In the aftermath of the 2020 presidential election that saw Joe Biden as the winner, Trump and his Republican allies have made unproven claims of widespread voter fraud in several battleground states. However, there has been no evidence presented to support such allegations.
On HBO’s Real Time With Bill Maher Friday night, Maher and Spicer discussed the Democrats’ plan for infrastructure and social spending, when Maher pointed out that they were able to have a reasonable conversation about policy differences.
But he said it’s difficult to have those conversations with people who are promoting conspiracy theories, including QAnon and widespread voter fraud.
The remark prompted Spicer to defend those who questioned the 2020 election. He said that while he has not seen any voter fraud, he had concerns about changes to voting laws and procedures amid the COVID-19 pandemic.
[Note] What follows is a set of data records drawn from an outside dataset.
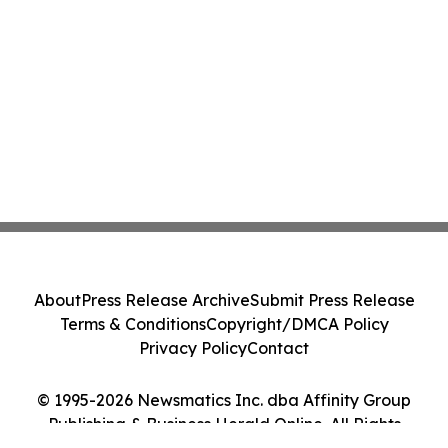
About
Press Release Archive
Submit Press Release
Terms & Conditions
Copyright/DMCA Policy
Privacy Policy
Contact
© 1995-2026 Newsmatics Inc. dba Affinity Group
Publishing & Business Herald Online. All Rights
Conservatives have previously claimed vote by mail opens the door to more fraud.
Maher asked Spicer if Trump won or lost the election, to which the former press secretary responded: “I don’t know.”
“There you go,” Maher said. “Because the world does.”
After some more back-and-forth over the claims, Maher eventually accused Spicer of being “afraid” of Trump.
“You work in the conservative sphere of media. If you say what I want you to say, you won’t get your job. Trump will start attacking,” Maher said.
He added: “This is the problem with our country. We can’t move forward because two-thirds of your party is beholden to this idea that is not true. When a country goes from a place where elections are not about the issues in the elections, but about elections themselves, then you’re in trouble.”
In a statement sent to Newsweek Saturday by his spokesperson, Spicer acknowledged that Biden is the president, but he continued voicing concerns about the election.
“The 2020 election was certified and Joe Biden is the President, however it is indisputable that multiple states did not conduct elections according to their own laws,” the statement read.
Pro-Trump Republicans have faced criticism for pushing election fraud claims without any substantial evidence. Even though audits in several states, including Arizona and Michigan, have upheld the election results, Trump and his allies continue to claim that there was significant voter fraud.
Still, some other Republicans have been critical of the unproven allegations.
Attorney Ben Ginsburg, who has represented Republican campaigns for decades, called the claims destructive in an interview with The Guardian, accusing Trump of “setting a fire deliberately so that he can be the hero to put it out.”
“I know from my 38 years of conducting election-day operations that that simply is not true, there is no evidence for it. What Donald Trump is saying is destructive to the democracy at its very foundations,” Ginsburg said.
Updated 3:55 PM ET, with a statement provided by a spokesperson for Spicer.